What you should do: What is needed is a word-for-word copy of the lines below from the one with "Page size: 1500x1125." through the one with "Document page, 2001x1125 pixels.", both included, with every picture left out.

Excerpted data:
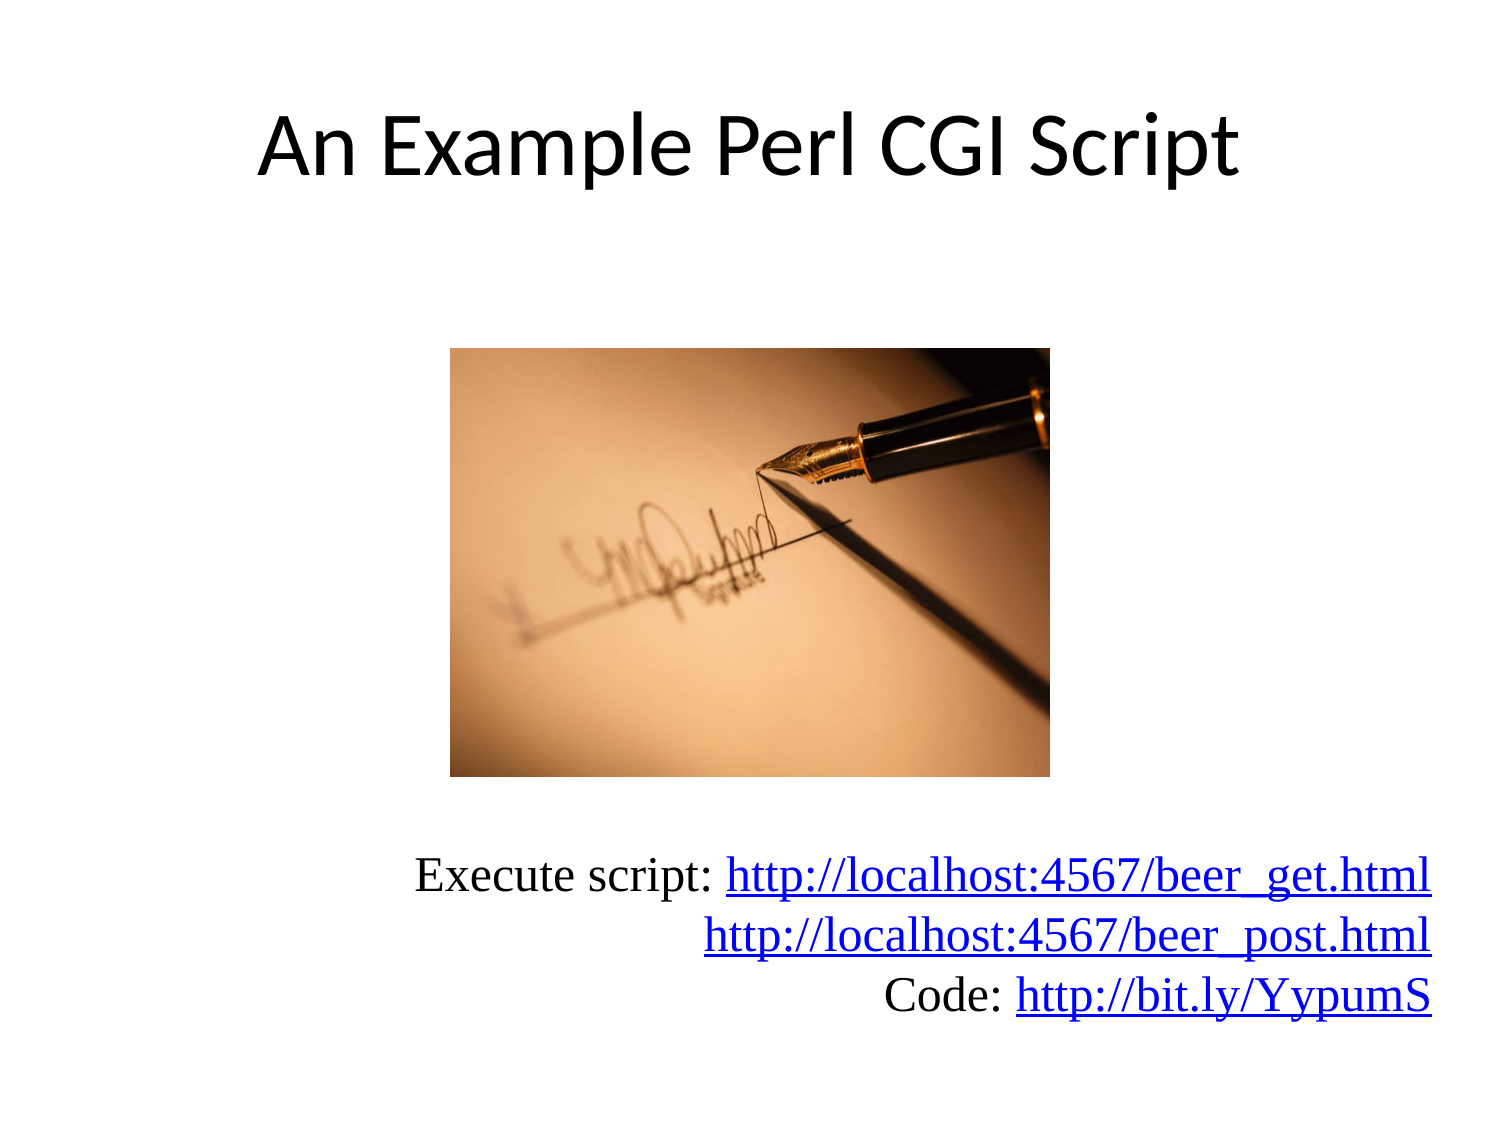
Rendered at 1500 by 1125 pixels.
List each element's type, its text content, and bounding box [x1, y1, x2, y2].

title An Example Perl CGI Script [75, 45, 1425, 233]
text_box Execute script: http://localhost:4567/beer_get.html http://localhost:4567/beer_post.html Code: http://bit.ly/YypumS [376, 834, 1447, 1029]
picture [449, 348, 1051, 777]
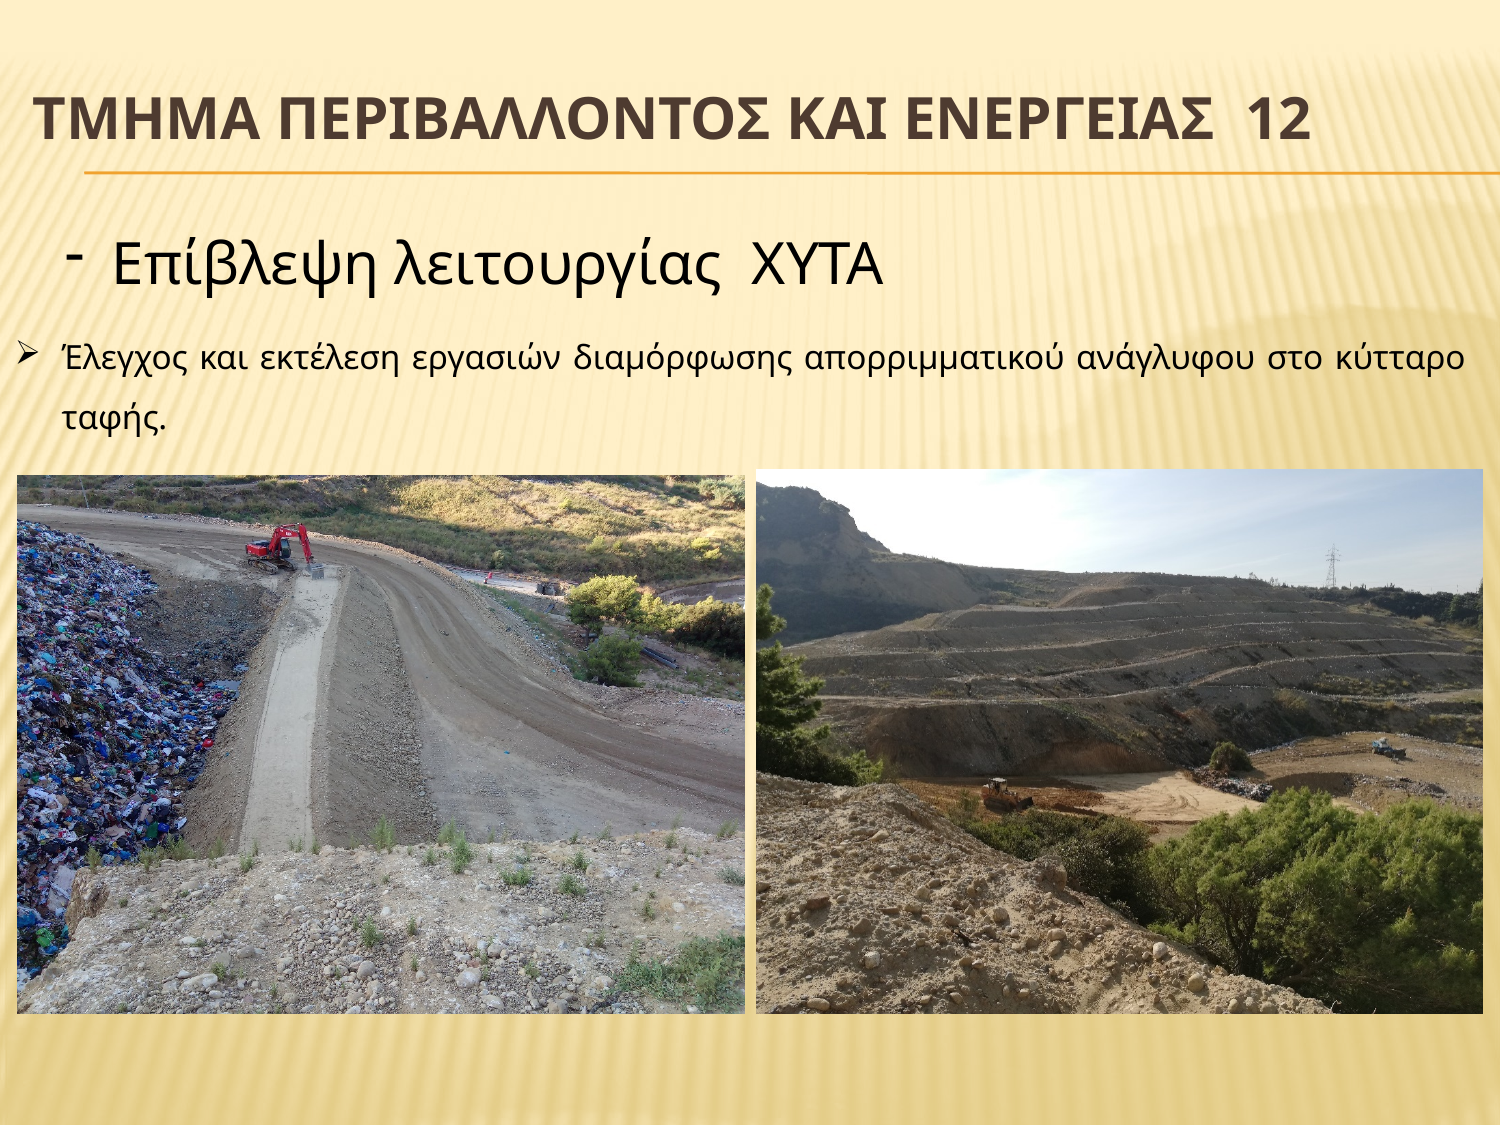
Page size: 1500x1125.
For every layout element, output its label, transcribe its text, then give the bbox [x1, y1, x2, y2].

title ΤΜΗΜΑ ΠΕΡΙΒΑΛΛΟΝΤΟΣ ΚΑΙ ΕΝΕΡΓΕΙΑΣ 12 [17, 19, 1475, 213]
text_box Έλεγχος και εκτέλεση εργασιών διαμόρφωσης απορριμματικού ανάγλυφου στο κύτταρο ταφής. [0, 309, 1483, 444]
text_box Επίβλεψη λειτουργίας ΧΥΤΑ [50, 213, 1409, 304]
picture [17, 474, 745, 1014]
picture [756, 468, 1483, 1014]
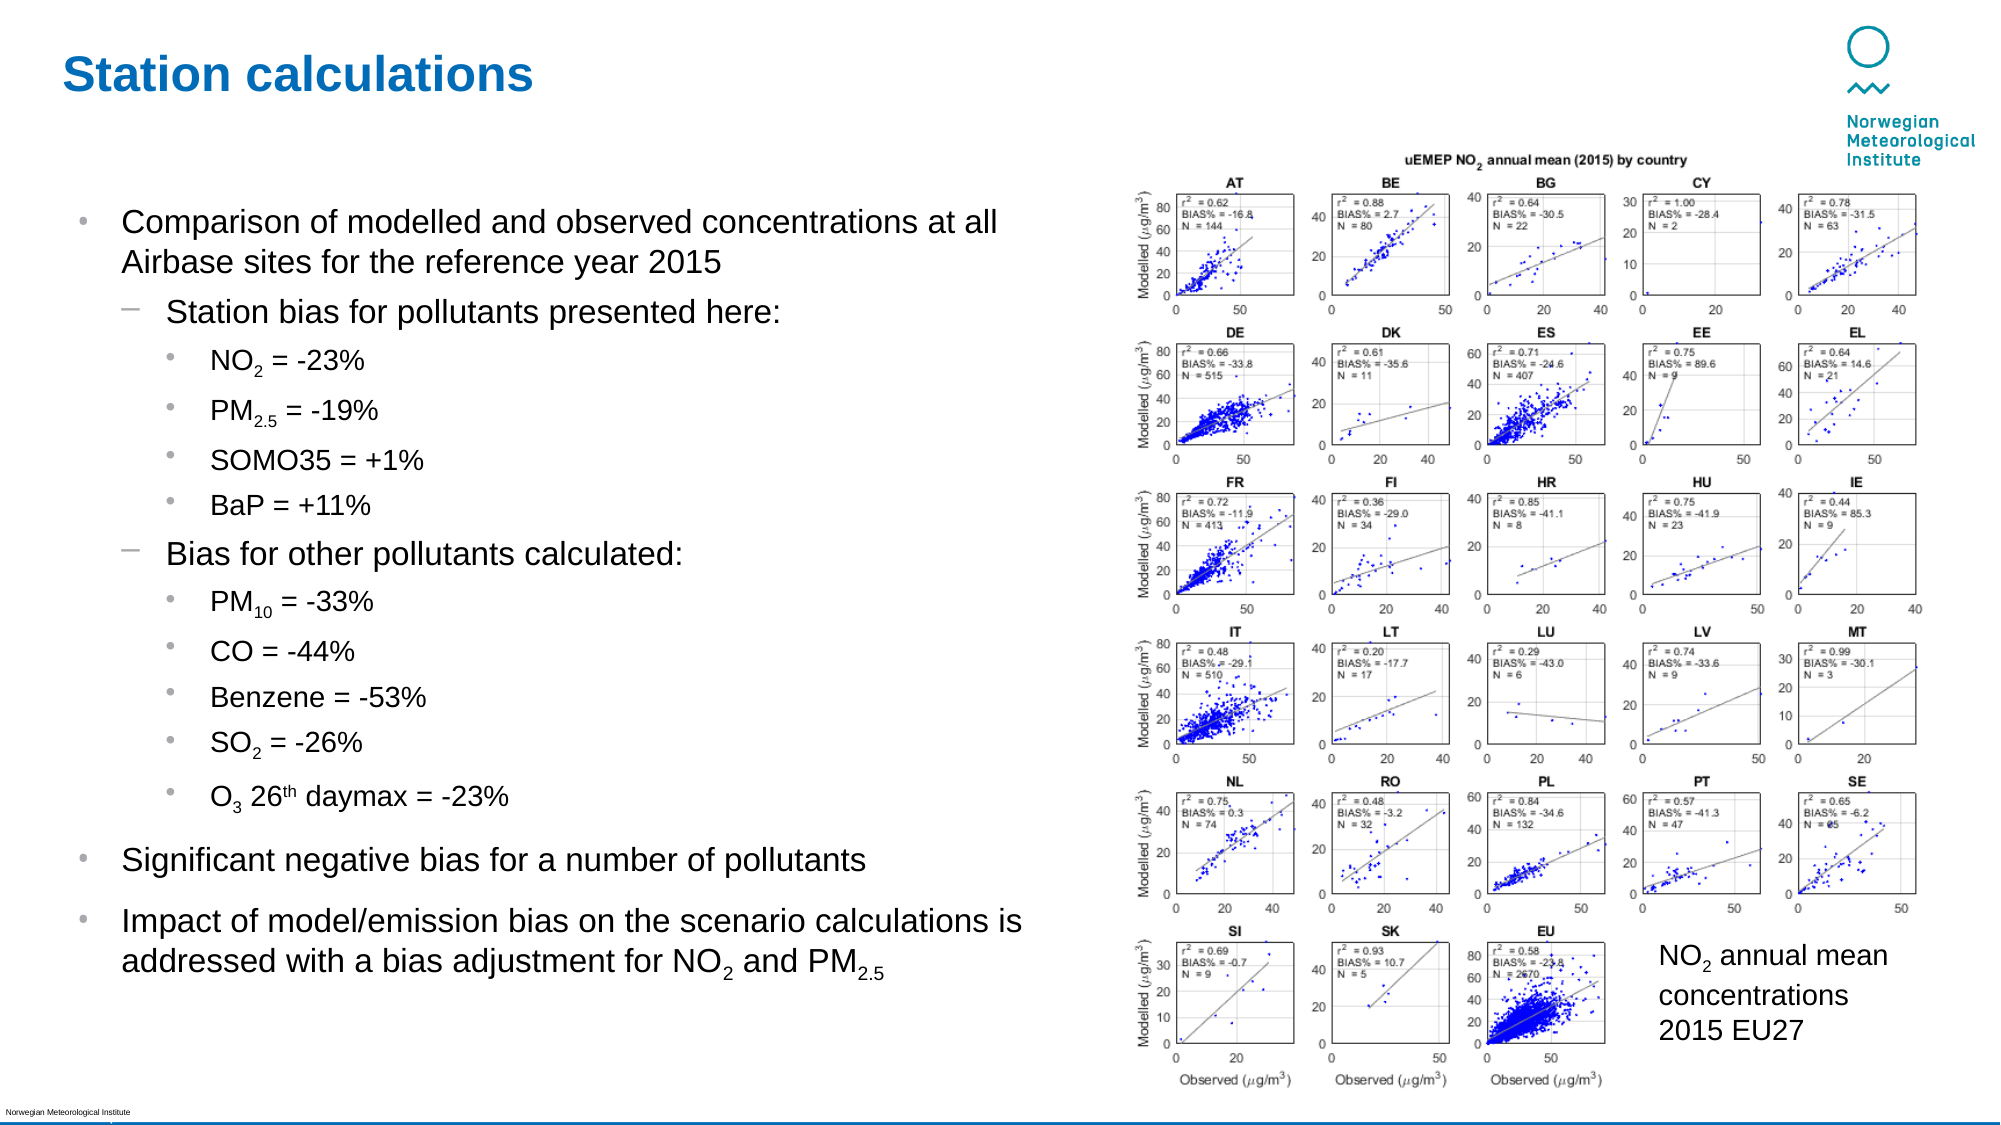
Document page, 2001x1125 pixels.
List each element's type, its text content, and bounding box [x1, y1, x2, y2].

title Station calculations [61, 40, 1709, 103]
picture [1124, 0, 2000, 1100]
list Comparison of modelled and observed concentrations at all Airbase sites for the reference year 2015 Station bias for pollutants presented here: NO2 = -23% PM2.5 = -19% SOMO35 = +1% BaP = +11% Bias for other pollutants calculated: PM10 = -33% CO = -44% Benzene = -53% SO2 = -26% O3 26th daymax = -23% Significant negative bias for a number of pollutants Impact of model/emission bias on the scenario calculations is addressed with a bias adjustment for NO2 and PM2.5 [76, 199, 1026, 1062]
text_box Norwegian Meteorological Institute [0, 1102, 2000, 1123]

Task response:
Page size: 1500x1125.
For every layout element, output its label, transcribe its text, then give the bbox [x1, y1, x2, y2].

title ΤΜΗΜΑ ΠΕΡΙΒΑΛΛΟΝΤΟΣ ΚΑΙ ΕΝΕΡΓΕΙΑΣ 12 [17, 19, 1475, 213]
text_box Έλεγχος και εκτέλεση εργασιών διαμόρφωσης απορριμματικού ανάγλυφου στο κύτταρο ταφής. [0, 309, 1483, 444]
text_box Επίβλεψη λειτουργίας ΧΥΤΑ [50, 213, 1409, 304]
picture [17, 474, 745, 1014]
picture [756, 468, 1483, 1014]
Document page, 2001x1125 pixels.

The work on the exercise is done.